▶ [Given text]:
= Beginning of Section =

At it’s core OLR is about comparing the rate at which a pitcher throws a pitch in it’s optimal location (Four-seam fastballs up, sinkers, breaking balls and offspeed pitches down) inside the strikezone and the total rate at which they throw the pitch in that optimal location as a whole. We’ll dive into the specifics of each pitch in the coming weeks but overall every pitch showed a strong connection between this ratio and pitch success. To define a few variables for notation purposes before we get started:
IZ% – % of the pitch that is thrown in the zone in it’s optimal location according to Statcast
OUT% – % of the pitch that is thrown out of the zone in it’s optimal location according to Statcast
TOTAL% – IZ% + OUT%
and the formula for Optimal Location Ratio is:
OLR – (IZ% / TOTAL%)/100
Since the ratio is calculated by dividing a portion by the whole, all OLR ratings are between 0 and 1 regardless of pitch type. The point of this is two fold. The first part is that if all the ratios are kept on the same scale they retain some semblance of normalization which makes it easier to compare across pitches and hopefully some day create an overall ratio for a pitcher’s entire pitch mix. The second reason has to do with IZ%. While there was some difference from pitch to pitch regarding what OUT% was most common amongst successful pitchers there was a consistent theme that showed up across every single pitch. There was a huge separation between the IZ% of pitchers with positive pVAL pitches and the negative pitches. This told me that in the construction of OLR’s structure I wanted to give more weight to IZ%. Since it is IZ%/TOTAL%, the higher the ratio is the greater percentage of their total pitches in that optimal area for that pitch that is made up of pitches in the zone. This allows you to draw two conclusions immediately from the ratio. Do they throw a high percentage of that pitch in the zone in it’s optimal location? AND Does IZ% make up a large chunk of the total pitches they throw in the optimal location for that pitch? That gives us more information to draw conclusions from than just IZ% on it’s own. It is important to note that OLR is not a catch all statistic for determining pitch success. You can’t look just at OLR and say “This is why that pitch is successful or not.” but as you will see throughout the pieces that follow this primer, we will see just how strong the connection is between OLR and pitch success and how it affects that pitch’s chance of success. It can help be a major piece of the puzzle of determining why a pitch is experiencing success (or not), lay out a path for pitch improvement, AND help predict/evaluate potential breakouts. It can tell us whether a pitch’s success is likely to continue or if it’s the result of noise and randomness. There is so much potential for how OLR can help us evaluate pitchers, hitters, catchers and really every aspect of the game of baseball.
Methodology
To test OLR I placed pitcher pVAL (from Fangraphs) and Statcast pitch location data along with OLR and it’s components through a series of statistical tests and models with the goal of determining if there is a connection between OLR and pitch success and to attempt to determine what the effects of that connection are.

= End of Section =

▶ [Supplied information]:

= Beginning of Section =

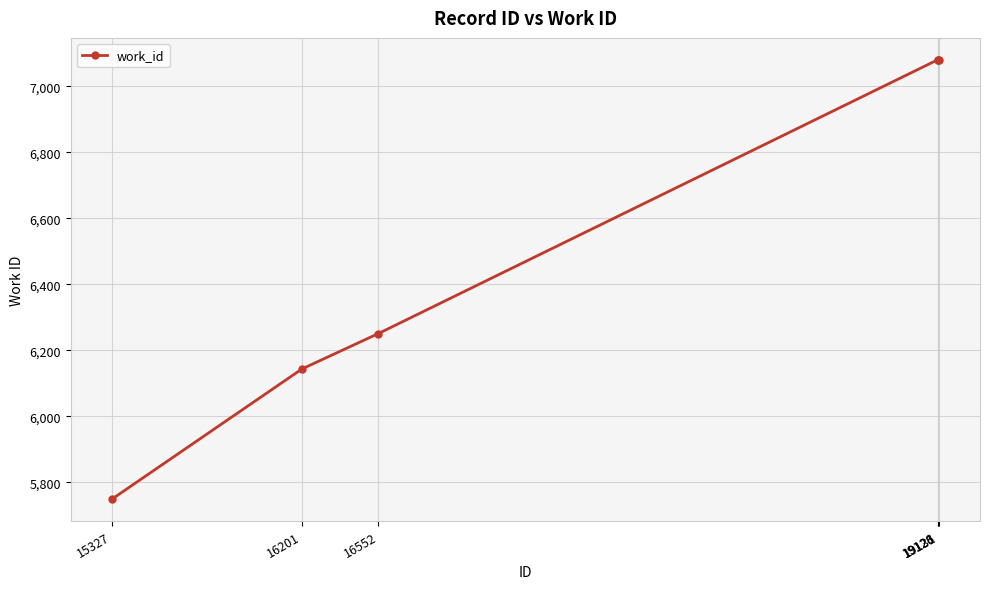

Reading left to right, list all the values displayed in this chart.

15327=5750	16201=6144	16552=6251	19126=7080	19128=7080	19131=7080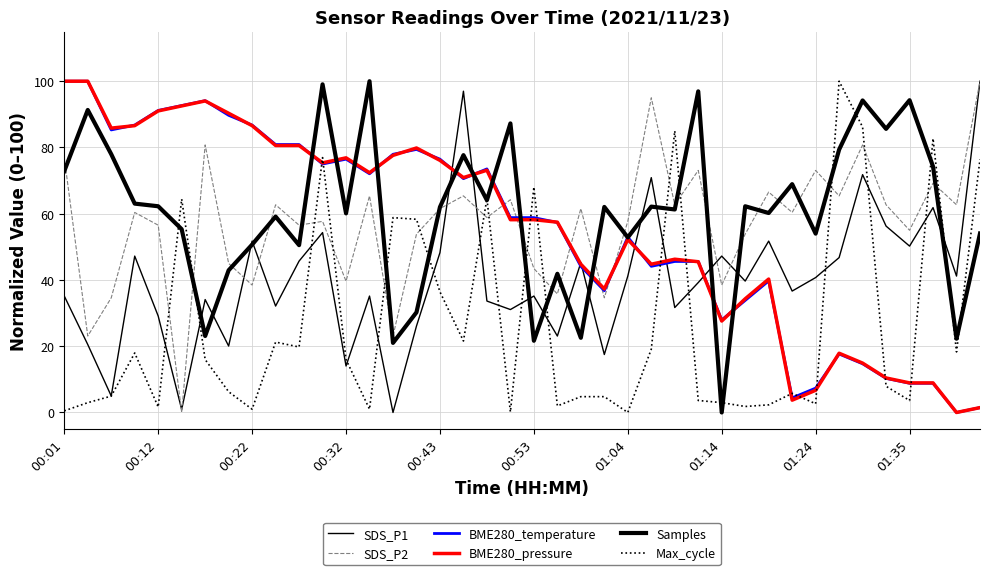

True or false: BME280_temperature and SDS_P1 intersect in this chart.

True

= End of Section =

▶ [To-do item]: Revise the Optimal Location Ratio text from "Methodology" to "that connection are.", changing "pVAL" to "run value" throughout that stretch.

▶ [Solution to this problem]:
Methodology
To test OLR I placed pitcher run value (from Fangraphs) and Statcast pitch location data along with OLR and it’s components through a series of statistical tests and models with the goal of determining if there is a connection between OLR and pitch success and to attempt to determine what the effects of that connection are.